Mandatory conversion rights will force investors to convert their preferred stocks into common stocks if certain conditions were to occur. These conditions are usually negotiable, and founders can try to make them more company-friendly by, among other steps, 1) eliminating any price thresholds for conversion, 2) asking for a majority threshold rather than a supermajority if preferred stockholders’ consent is required for the conversion, and 3) conditioning the conversion based on net proceeds rather than gross proceedings.
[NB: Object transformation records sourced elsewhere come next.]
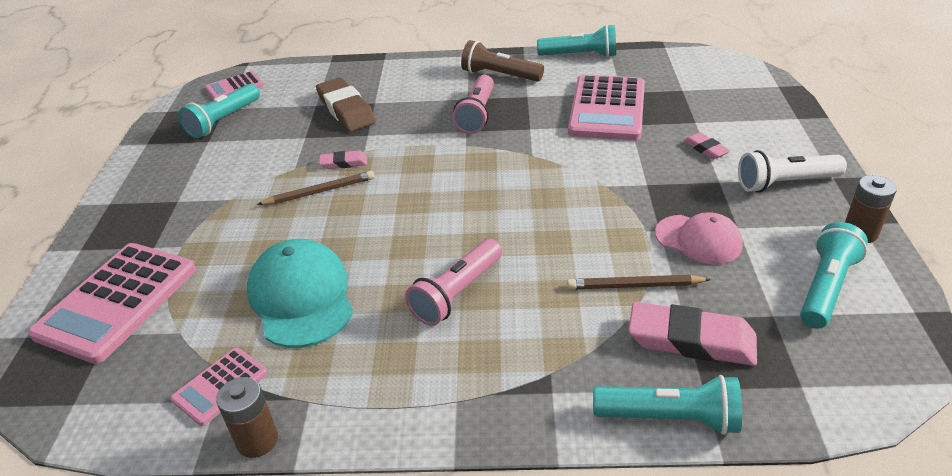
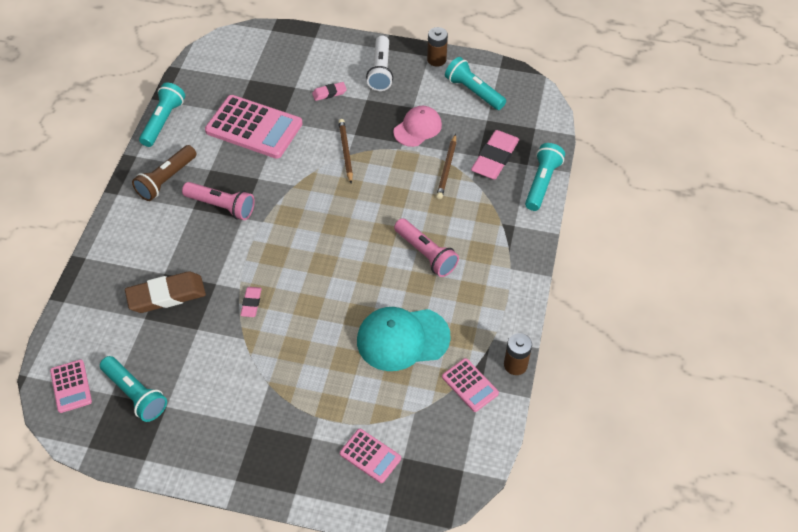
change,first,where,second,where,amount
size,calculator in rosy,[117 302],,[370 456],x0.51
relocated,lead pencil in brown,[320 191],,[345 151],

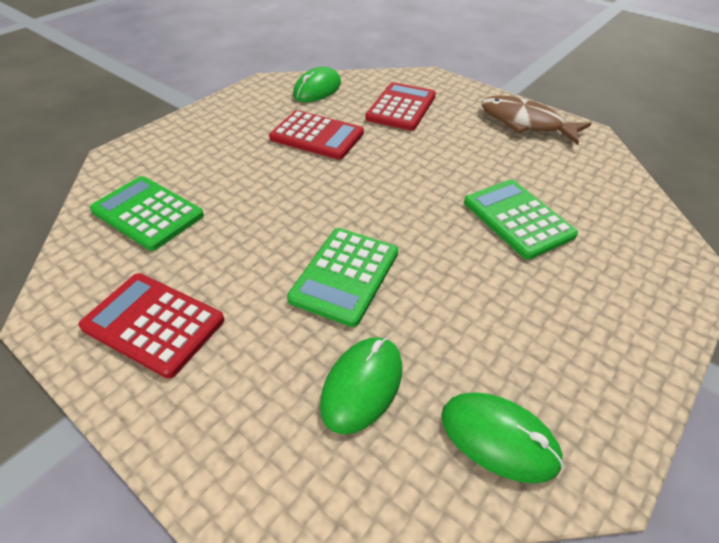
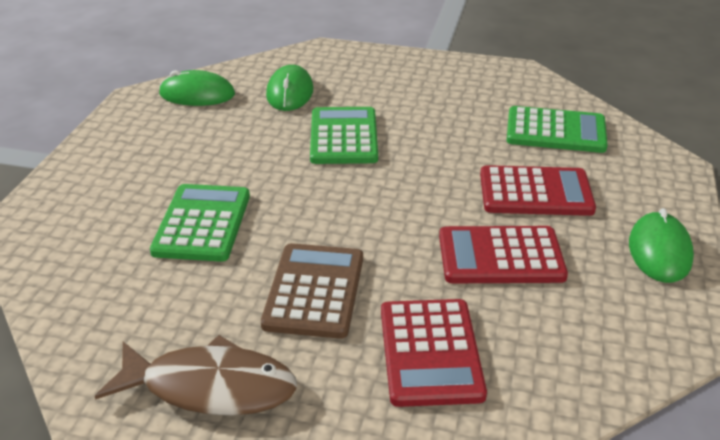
change,first,where,second,where,amount
relocated,calculator in crimson,[153 324],,[535 192],
relocated,PC mouse in emerald,[317 89],,[659 251],
spun,calculator in emerald,[517 219],,[202 223],120 degrees counterclockwise
appeared,,,calculator in brown,[314 291],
2. Anti-Dilution Provisions
Anti-dilution provisions are terms that protect investors against future securities and stock issuances that are priced at a level lower than the price paid by such investors. While preferred stock is usually converted to common stock at a 1-to-1 ratio, when these anti-dilution provisions kick in, they increase the conversion ratio, enabling preferred investors to get more common stocks and helping to protect those earlier investors from the dilutive effects of later investors getting more shares for the same amount invested. The two general types of anti-dilution provisions are full-rachet and weighted average. (Although weighted-average provisions can vary, the most common type is referred to as broad-based weighted average).
Founders should be extremely wary of full-rachet adjustments, which are almost never seen. When a full-ratchet anti-dilution adjustment kicks in, it essentially “rachets” down the earlier investors’ conversion price to the lowest price that the company’s securities were ever issued at.
By contrast, weighted-average anti-dilution provisions adjust the conversion ratio by taking into account both the new price for the company’s securities as well as how many shares were issued at this price. Consequently, the impact on existing stockholders is much less severe and would only be significant if the new round is priced much lower and the number of shares issued is extremely high.
3. Drag-along Rights
These terms enable preferred investors to obligate other common stockholders to vote in favor of certain qualifying liquidation events. When negotiated correctly, these provisions can help secure approval for transactions that are being blocked by a few holdout investors. However, founders should ensure that term sheets include sufficient conditions to protect them from having their company sold at a value that will wipe out the founders’ entire equity stake as a result of such drag-along rights. For example, these conditions could include requiring a supermajority vote of the preferred stockholders to enact any drag-along provision and adding minimum price thresholds for the types of liquidation events that could enable the use of the drag-along provisions.
This overview of the three main categories of terms included in a preferred stock financing term sheet aims to translate common lingo so that navigating term sheets feels achievable. Founders that understand key term sheet terms are better equipped to help their companies take the next step toward growth and success.